A few weeks ago, I decided to fire up Resident Evil 4 on my Wii just to get back into a great game. I was starting from scratch without any of my old save files, but having played through the game a few times, I was pretty confident from the outset. However, after routinely killing the first few dudes in the first village, I came out of a house only to hear a faint, familiar sound growing louder. It took me a second to place, but then an alarm went off in my brain. "Hell no, I've been here three times before and Chainsaw Guy is NOT supposed to be in this village." I wondered if something about my new copy of the game was different, but it's not like they release patches for GameCube games. Of course, I then promptly proceeded to die, and since I had been so confident, I hadn't made use of the one save opportunity you get before that. This whole experience was a little off-putting, so I left the game alone until yesterday and didn't think about it much.
"What the hell, I'll give it another shot," I thought as I watched the opening cinematic. I did make sure to save this time, but to my surprise I waltzed into the village and cracked some heads without another cameo from the big ugly. At first, I was simply pleased with this, but it was nagging at me so I thought harder. Why didn't it happen this time? I hadn't gone into any of the buildings, but how could that have made a difference? Then it hit me. Before, I had grabbed the shotgun I knew was in one of the houses before finishing off the villagers.

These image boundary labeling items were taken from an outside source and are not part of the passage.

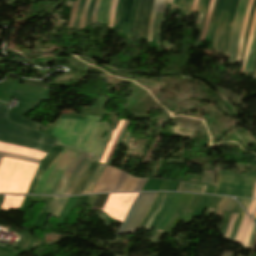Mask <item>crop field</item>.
<instances>
[{
    "label": "crop field",
    "instance_id": "4a817a6b",
    "mask_svg": "<svg viewBox=\"0 0 256 256\" xmlns=\"http://www.w3.org/2000/svg\"><path fill=\"white\" fill-rule=\"evenodd\" d=\"M97 166H98V163L93 161V163L87 169V171L85 172V174L83 175L81 180L78 182V184H77V186H76L72 195L80 194V192L83 189L85 183L87 182V180L89 179V177L91 176V174L93 173V171L96 169Z\"/></svg>",
    "mask_w": 256,
    "mask_h": 256
},
{
    "label": "crop field",
    "instance_id": "4177f3b9",
    "mask_svg": "<svg viewBox=\"0 0 256 256\" xmlns=\"http://www.w3.org/2000/svg\"><path fill=\"white\" fill-rule=\"evenodd\" d=\"M243 215H244V213L241 210V212H240V214H239V216H238V218H237V220H236V222L234 224V227H233V231H232V235H231V239H230L233 242L235 241L236 234H237L238 228L240 226V223L242 221Z\"/></svg>",
    "mask_w": 256,
    "mask_h": 256
},
{
    "label": "crop field",
    "instance_id": "00972430",
    "mask_svg": "<svg viewBox=\"0 0 256 256\" xmlns=\"http://www.w3.org/2000/svg\"><path fill=\"white\" fill-rule=\"evenodd\" d=\"M255 22H256V11H255V14H254V17H253L252 26H251V31H250L249 40H248V45H247L245 57H244V60H243L242 73H243V71H244V67H245L247 55H248V52H249V48H250V44H251V40H252V35H253L254 27H255Z\"/></svg>",
    "mask_w": 256,
    "mask_h": 256
},
{
    "label": "crop field",
    "instance_id": "214f88e0",
    "mask_svg": "<svg viewBox=\"0 0 256 256\" xmlns=\"http://www.w3.org/2000/svg\"><path fill=\"white\" fill-rule=\"evenodd\" d=\"M255 7H256V0H254L253 7H252V10H251V13H250V16H249V20H248V24H247V28H246V32H245V36H244L240 61H242L243 56H244V52H245V49H246L247 39H248L249 30H250L251 21H252V17H253Z\"/></svg>",
    "mask_w": 256,
    "mask_h": 256
},
{
    "label": "crop field",
    "instance_id": "bc2a9ffb",
    "mask_svg": "<svg viewBox=\"0 0 256 256\" xmlns=\"http://www.w3.org/2000/svg\"><path fill=\"white\" fill-rule=\"evenodd\" d=\"M235 201L231 198H225V197H222L219 205L217 206V209H216V215H222V212L223 210H228V211H231V209L233 208V206L235 205Z\"/></svg>",
    "mask_w": 256,
    "mask_h": 256
},
{
    "label": "crop field",
    "instance_id": "5866460e",
    "mask_svg": "<svg viewBox=\"0 0 256 256\" xmlns=\"http://www.w3.org/2000/svg\"><path fill=\"white\" fill-rule=\"evenodd\" d=\"M205 4H206V0H198L196 12L204 11Z\"/></svg>",
    "mask_w": 256,
    "mask_h": 256
},
{
    "label": "crop field",
    "instance_id": "34b2d1b8",
    "mask_svg": "<svg viewBox=\"0 0 256 256\" xmlns=\"http://www.w3.org/2000/svg\"><path fill=\"white\" fill-rule=\"evenodd\" d=\"M256 174L238 175L218 172L217 188L214 194L250 198Z\"/></svg>",
    "mask_w": 256,
    "mask_h": 256
},
{
    "label": "crop field",
    "instance_id": "d32e631a",
    "mask_svg": "<svg viewBox=\"0 0 256 256\" xmlns=\"http://www.w3.org/2000/svg\"><path fill=\"white\" fill-rule=\"evenodd\" d=\"M121 3H122V0H119V1H118V6H117V9H116V13H115L113 28H115L116 25H117L119 13H120V8H121Z\"/></svg>",
    "mask_w": 256,
    "mask_h": 256
},
{
    "label": "crop field",
    "instance_id": "a9b5d70f",
    "mask_svg": "<svg viewBox=\"0 0 256 256\" xmlns=\"http://www.w3.org/2000/svg\"><path fill=\"white\" fill-rule=\"evenodd\" d=\"M138 2H139V0H135L134 1V6H133L132 14H131L129 26H128V29H127V37H128V39H130V37H131V30H132V26H133L135 14H136Z\"/></svg>",
    "mask_w": 256,
    "mask_h": 256
},
{
    "label": "crop field",
    "instance_id": "750c4746",
    "mask_svg": "<svg viewBox=\"0 0 256 256\" xmlns=\"http://www.w3.org/2000/svg\"><path fill=\"white\" fill-rule=\"evenodd\" d=\"M105 3H106V0H101L99 12H98L97 23H102V20H103V13H104V8H105Z\"/></svg>",
    "mask_w": 256,
    "mask_h": 256
},
{
    "label": "crop field",
    "instance_id": "1d83c4d3",
    "mask_svg": "<svg viewBox=\"0 0 256 256\" xmlns=\"http://www.w3.org/2000/svg\"><path fill=\"white\" fill-rule=\"evenodd\" d=\"M133 1H134V0H128V4H127V8H126V13H125V20H124V23H128V21H129V17H130V13H131Z\"/></svg>",
    "mask_w": 256,
    "mask_h": 256
},
{
    "label": "crop field",
    "instance_id": "ae1a2a85",
    "mask_svg": "<svg viewBox=\"0 0 256 256\" xmlns=\"http://www.w3.org/2000/svg\"><path fill=\"white\" fill-rule=\"evenodd\" d=\"M78 3H79V0L74 2V6H73V9H72V13H71V16H70L68 27L73 26V22H74V18H75V15H76Z\"/></svg>",
    "mask_w": 256,
    "mask_h": 256
},
{
    "label": "crop field",
    "instance_id": "d8731c3e",
    "mask_svg": "<svg viewBox=\"0 0 256 256\" xmlns=\"http://www.w3.org/2000/svg\"><path fill=\"white\" fill-rule=\"evenodd\" d=\"M153 0H140L135 22L134 30H139V38L147 37L148 23L151 13Z\"/></svg>",
    "mask_w": 256,
    "mask_h": 256
},
{
    "label": "crop field",
    "instance_id": "028f5c9d",
    "mask_svg": "<svg viewBox=\"0 0 256 256\" xmlns=\"http://www.w3.org/2000/svg\"><path fill=\"white\" fill-rule=\"evenodd\" d=\"M237 200L241 203V205L245 208V210H247L251 200L250 199H237Z\"/></svg>",
    "mask_w": 256,
    "mask_h": 256
},
{
    "label": "crop field",
    "instance_id": "733c2abd",
    "mask_svg": "<svg viewBox=\"0 0 256 256\" xmlns=\"http://www.w3.org/2000/svg\"><path fill=\"white\" fill-rule=\"evenodd\" d=\"M206 186L201 184L180 182L178 190L181 192H195V193H203Z\"/></svg>",
    "mask_w": 256,
    "mask_h": 256
},
{
    "label": "crop field",
    "instance_id": "412701ff",
    "mask_svg": "<svg viewBox=\"0 0 256 256\" xmlns=\"http://www.w3.org/2000/svg\"><path fill=\"white\" fill-rule=\"evenodd\" d=\"M239 0H224L212 48L228 53L232 27Z\"/></svg>",
    "mask_w": 256,
    "mask_h": 256
},
{
    "label": "crop field",
    "instance_id": "25e5ab78",
    "mask_svg": "<svg viewBox=\"0 0 256 256\" xmlns=\"http://www.w3.org/2000/svg\"><path fill=\"white\" fill-rule=\"evenodd\" d=\"M255 217H256V212H255V214H254L253 218L255 219Z\"/></svg>",
    "mask_w": 256,
    "mask_h": 256
},
{
    "label": "crop field",
    "instance_id": "eef30255",
    "mask_svg": "<svg viewBox=\"0 0 256 256\" xmlns=\"http://www.w3.org/2000/svg\"><path fill=\"white\" fill-rule=\"evenodd\" d=\"M89 4H90V0H86L83 11H82V14H81L79 30L84 28L85 17H86V13H87V9H88Z\"/></svg>",
    "mask_w": 256,
    "mask_h": 256
},
{
    "label": "crop field",
    "instance_id": "03da06ac",
    "mask_svg": "<svg viewBox=\"0 0 256 256\" xmlns=\"http://www.w3.org/2000/svg\"><path fill=\"white\" fill-rule=\"evenodd\" d=\"M254 232H255V226H254V229H253V232H252V236H251V239H250V243H249V247H251V243H252V239H253V235H254Z\"/></svg>",
    "mask_w": 256,
    "mask_h": 256
},
{
    "label": "crop field",
    "instance_id": "3316defc",
    "mask_svg": "<svg viewBox=\"0 0 256 256\" xmlns=\"http://www.w3.org/2000/svg\"><path fill=\"white\" fill-rule=\"evenodd\" d=\"M62 149V147L57 146H54L51 149V151L47 154V156L38 166L26 193L33 194L40 177L43 175L49 164L54 160V158L60 153Z\"/></svg>",
    "mask_w": 256,
    "mask_h": 256
},
{
    "label": "crop field",
    "instance_id": "d3111659",
    "mask_svg": "<svg viewBox=\"0 0 256 256\" xmlns=\"http://www.w3.org/2000/svg\"><path fill=\"white\" fill-rule=\"evenodd\" d=\"M84 1L85 0H80V3H79L77 15H76V19H75V23H74V27H73L76 30L78 28L79 18H80V14H81V11H82V8H83Z\"/></svg>",
    "mask_w": 256,
    "mask_h": 256
},
{
    "label": "crop field",
    "instance_id": "28ad6ade",
    "mask_svg": "<svg viewBox=\"0 0 256 256\" xmlns=\"http://www.w3.org/2000/svg\"><path fill=\"white\" fill-rule=\"evenodd\" d=\"M91 162H92V159L88 156L84 159V161L77 167V169L73 172L72 176L69 178L62 195L70 194L74 184L79 179V177L83 174V172L87 169V167L90 165Z\"/></svg>",
    "mask_w": 256,
    "mask_h": 256
},
{
    "label": "crop field",
    "instance_id": "c21b1889",
    "mask_svg": "<svg viewBox=\"0 0 256 256\" xmlns=\"http://www.w3.org/2000/svg\"><path fill=\"white\" fill-rule=\"evenodd\" d=\"M180 0H173L172 5L179 9Z\"/></svg>",
    "mask_w": 256,
    "mask_h": 256
},
{
    "label": "crop field",
    "instance_id": "730fd06b",
    "mask_svg": "<svg viewBox=\"0 0 256 256\" xmlns=\"http://www.w3.org/2000/svg\"><path fill=\"white\" fill-rule=\"evenodd\" d=\"M126 3H127V0H123L122 9H121L120 17H119V22H118V25H117V29H118L120 32H121V30H122V25H123V20H124V13H125Z\"/></svg>",
    "mask_w": 256,
    "mask_h": 256
},
{
    "label": "crop field",
    "instance_id": "73cf0c24",
    "mask_svg": "<svg viewBox=\"0 0 256 256\" xmlns=\"http://www.w3.org/2000/svg\"><path fill=\"white\" fill-rule=\"evenodd\" d=\"M2 158H0V162H1Z\"/></svg>",
    "mask_w": 256,
    "mask_h": 256
},
{
    "label": "crop field",
    "instance_id": "f4fd0767",
    "mask_svg": "<svg viewBox=\"0 0 256 256\" xmlns=\"http://www.w3.org/2000/svg\"><path fill=\"white\" fill-rule=\"evenodd\" d=\"M10 95L17 98L19 100V103L17 108L11 109L8 115V119L15 123L37 130L39 124L30 120L22 119L20 117L26 114L32 108H34L38 104L37 101L43 100L44 97L13 90H11Z\"/></svg>",
    "mask_w": 256,
    "mask_h": 256
},
{
    "label": "crop field",
    "instance_id": "d1516ede",
    "mask_svg": "<svg viewBox=\"0 0 256 256\" xmlns=\"http://www.w3.org/2000/svg\"><path fill=\"white\" fill-rule=\"evenodd\" d=\"M171 2H172V0H155L154 1V6H153V10H152L151 18H150V23H149L147 43L151 42L154 19H155L156 13H164L165 10H166L167 4H171Z\"/></svg>",
    "mask_w": 256,
    "mask_h": 256
},
{
    "label": "crop field",
    "instance_id": "ac0d7876",
    "mask_svg": "<svg viewBox=\"0 0 256 256\" xmlns=\"http://www.w3.org/2000/svg\"><path fill=\"white\" fill-rule=\"evenodd\" d=\"M146 179H135L122 171L106 166L92 193L140 191Z\"/></svg>",
    "mask_w": 256,
    "mask_h": 256
},
{
    "label": "crop field",
    "instance_id": "92a150f3",
    "mask_svg": "<svg viewBox=\"0 0 256 256\" xmlns=\"http://www.w3.org/2000/svg\"><path fill=\"white\" fill-rule=\"evenodd\" d=\"M252 3H253V0H249V4H248L246 16H245V20H244V25H243V29H242V34H241V38H240V43H239V48H238V53H237L236 62H238V61H239V58H240V52H241V46H242L244 31H245V27H246L247 19H248L250 10H251Z\"/></svg>",
    "mask_w": 256,
    "mask_h": 256
},
{
    "label": "crop field",
    "instance_id": "5a996713",
    "mask_svg": "<svg viewBox=\"0 0 256 256\" xmlns=\"http://www.w3.org/2000/svg\"><path fill=\"white\" fill-rule=\"evenodd\" d=\"M247 4H248V0H241L232 39H231L230 54H229V59L227 64H235L237 47H238V42L241 34V29L243 25Z\"/></svg>",
    "mask_w": 256,
    "mask_h": 256
},
{
    "label": "crop field",
    "instance_id": "d9b57169",
    "mask_svg": "<svg viewBox=\"0 0 256 256\" xmlns=\"http://www.w3.org/2000/svg\"><path fill=\"white\" fill-rule=\"evenodd\" d=\"M58 198H60L59 201H58ZM67 199L68 198H64V197H53L52 201L50 200L51 202H50L49 206L47 207L46 211L52 212L56 203H57V201H58V203H57V205H56V207H55V209L52 213L53 216L58 217L62 208H63V206H64V204L66 203Z\"/></svg>",
    "mask_w": 256,
    "mask_h": 256
},
{
    "label": "crop field",
    "instance_id": "d23c7cc5",
    "mask_svg": "<svg viewBox=\"0 0 256 256\" xmlns=\"http://www.w3.org/2000/svg\"><path fill=\"white\" fill-rule=\"evenodd\" d=\"M188 1H189V0H186V3H185V7H184V10H185V11L187 10V7H188Z\"/></svg>",
    "mask_w": 256,
    "mask_h": 256
},
{
    "label": "crop field",
    "instance_id": "cbeb9de0",
    "mask_svg": "<svg viewBox=\"0 0 256 256\" xmlns=\"http://www.w3.org/2000/svg\"><path fill=\"white\" fill-rule=\"evenodd\" d=\"M255 57H256V27H255L253 40H252V44H251V49H250V53H249V57H248V61H247V65H246L244 74H248V73L252 74Z\"/></svg>",
    "mask_w": 256,
    "mask_h": 256
},
{
    "label": "crop field",
    "instance_id": "22f410ed",
    "mask_svg": "<svg viewBox=\"0 0 256 256\" xmlns=\"http://www.w3.org/2000/svg\"><path fill=\"white\" fill-rule=\"evenodd\" d=\"M86 157L84 154H80L70 165L69 167L65 170V172L62 175V178L58 184L57 190L55 194H61L69 175L76 169V167L83 161V159ZM71 176V175H70Z\"/></svg>",
    "mask_w": 256,
    "mask_h": 256
},
{
    "label": "crop field",
    "instance_id": "c035e120",
    "mask_svg": "<svg viewBox=\"0 0 256 256\" xmlns=\"http://www.w3.org/2000/svg\"><path fill=\"white\" fill-rule=\"evenodd\" d=\"M222 2H223V0H220L219 7H218V11H217V15H216V19H217V20H218L219 14H220Z\"/></svg>",
    "mask_w": 256,
    "mask_h": 256
},
{
    "label": "crop field",
    "instance_id": "0bd39190",
    "mask_svg": "<svg viewBox=\"0 0 256 256\" xmlns=\"http://www.w3.org/2000/svg\"><path fill=\"white\" fill-rule=\"evenodd\" d=\"M218 2H219V0H216L215 5H214V9H213V13H212V17H211V21H210V22H213L214 19H215L217 7H218Z\"/></svg>",
    "mask_w": 256,
    "mask_h": 256
},
{
    "label": "crop field",
    "instance_id": "120bbe31",
    "mask_svg": "<svg viewBox=\"0 0 256 256\" xmlns=\"http://www.w3.org/2000/svg\"><path fill=\"white\" fill-rule=\"evenodd\" d=\"M110 6H111V0H107V5L104 13V22L103 23H108L109 20V13H110Z\"/></svg>",
    "mask_w": 256,
    "mask_h": 256
},
{
    "label": "crop field",
    "instance_id": "e52e79f7",
    "mask_svg": "<svg viewBox=\"0 0 256 256\" xmlns=\"http://www.w3.org/2000/svg\"><path fill=\"white\" fill-rule=\"evenodd\" d=\"M174 193H157L155 199L143 217L140 227L151 229L156 227L157 223L163 217L167 207L169 206ZM155 229V228H154Z\"/></svg>",
    "mask_w": 256,
    "mask_h": 256
},
{
    "label": "crop field",
    "instance_id": "5d738f31",
    "mask_svg": "<svg viewBox=\"0 0 256 256\" xmlns=\"http://www.w3.org/2000/svg\"><path fill=\"white\" fill-rule=\"evenodd\" d=\"M192 3H193V0H190V2H189V8H188V10H190V11H191V7H192Z\"/></svg>",
    "mask_w": 256,
    "mask_h": 256
},
{
    "label": "crop field",
    "instance_id": "b54c1fbb",
    "mask_svg": "<svg viewBox=\"0 0 256 256\" xmlns=\"http://www.w3.org/2000/svg\"><path fill=\"white\" fill-rule=\"evenodd\" d=\"M253 78L256 79V63H255V68H254V72H253Z\"/></svg>",
    "mask_w": 256,
    "mask_h": 256
},
{
    "label": "crop field",
    "instance_id": "8a807250",
    "mask_svg": "<svg viewBox=\"0 0 256 256\" xmlns=\"http://www.w3.org/2000/svg\"><path fill=\"white\" fill-rule=\"evenodd\" d=\"M8 109L0 105V142L14 144L48 153L58 139L34 132L7 121ZM100 118L88 115L82 119H59L52 135L59 138L57 145L83 152L98 162L111 133L107 123H98ZM64 148L40 179L35 193L52 194L60 175L79 154Z\"/></svg>",
    "mask_w": 256,
    "mask_h": 256
},
{
    "label": "crop field",
    "instance_id": "dafd665d",
    "mask_svg": "<svg viewBox=\"0 0 256 256\" xmlns=\"http://www.w3.org/2000/svg\"><path fill=\"white\" fill-rule=\"evenodd\" d=\"M108 195L109 194L97 195V197L94 201V204L92 206V209L101 211L106 202Z\"/></svg>",
    "mask_w": 256,
    "mask_h": 256
},
{
    "label": "crop field",
    "instance_id": "e1f06a70",
    "mask_svg": "<svg viewBox=\"0 0 256 256\" xmlns=\"http://www.w3.org/2000/svg\"><path fill=\"white\" fill-rule=\"evenodd\" d=\"M99 3H100V0H97L96 6H95V9H94V12H93L92 24L96 23L97 10H98Z\"/></svg>",
    "mask_w": 256,
    "mask_h": 256
},
{
    "label": "crop field",
    "instance_id": "b80d0937",
    "mask_svg": "<svg viewBox=\"0 0 256 256\" xmlns=\"http://www.w3.org/2000/svg\"><path fill=\"white\" fill-rule=\"evenodd\" d=\"M209 1H210V0L207 1L206 9H205V12H204L203 21H202V27H203V23H204V20H205L206 13H207ZM202 27H201V29H200V34H201ZM200 34H199V37H200ZM198 41H199V38H198Z\"/></svg>",
    "mask_w": 256,
    "mask_h": 256
},
{
    "label": "crop field",
    "instance_id": "dd49c442",
    "mask_svg": "<svg viewBox=\"0 0 256 256\" xmlns=\"http://www.w3.org/2000/svg\"><path fill=\"white\" fill-rule=\"evenodd\" d=\"M156 193L139 194L130 207L118 233L133 232L141 221L144 213L153 201Z\"/></svg>",
    "mask_w": 256,
    "mask_h": 256
},
{
    "label": "crop field",
    "instance_id": "425ffa30",
    "mask_svg": "<svg viewBox=\"0 0 256 256\" xmlns=\"http://www.w3.org/2000/svg\"><path fill=\"white\" fill-rule=\"evenodd\" d=\"M185 0H181V4H184Z\"/></svg>",
    "mask_w": 256,
    "mask_h": 256
},
{
    "label": "crop field",
    "instance_id": "5142ce71",
    "mask_svg": "<svg viewBox=\"0 0 256 256\" xmlns=\"http://www.w3.org/2000/svg\"><path fill=\"white\" fill-rule=\"evenodd\" d=\"M105 168V165L99 164L89 181L86 183L84 189L82 190L81 194L90 193L93 189L95 183L97 182L98 178L102 174L103 170Z\"/></svg>",
    "mask_w": 256,
    "mask_h": 256
},
{
    "label": "crop field",
    "instance_id": "bd1437ed",
    "mask_svg": "<svg viewBox=\"0 0 256 256\" xmlns=\"http://www.w3.org/2000/svg\"><path fill=\"white\" fill-rule=\"evenodd\" d=\"M95 1H96V0H92V1H91L90 7H89V10H88V13H87V17H86V26H88V25L91 24L92 9H93V7H94ZM86 26H85V27H86Z\"/></svg>",
    "mask_w": 256,
    "mask_h": 256
}]
</instances>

It hadn't been a conscious decision, just seemed like a good idea. This simple choice had a profound effect on my experience in what I thought to be a fairly linear game.
All I could say was, "Well played, Capcom." Many games have a variation of the "New Game +" system, and RE4 is no exception. However, what I realized yesterday is that sometimes a developer has enough sense to place the player in a scenario where their knowledge and experience from a previous play-through will work against them instead of giving them an advantage. What really surprised me was that I had known about the shotgun when I played through the game before but had never gone for it so early. It just further illustrated the fact that I didn't need to do so to clear the village. I got ahead of myself, and paid the frustrating, bloody price.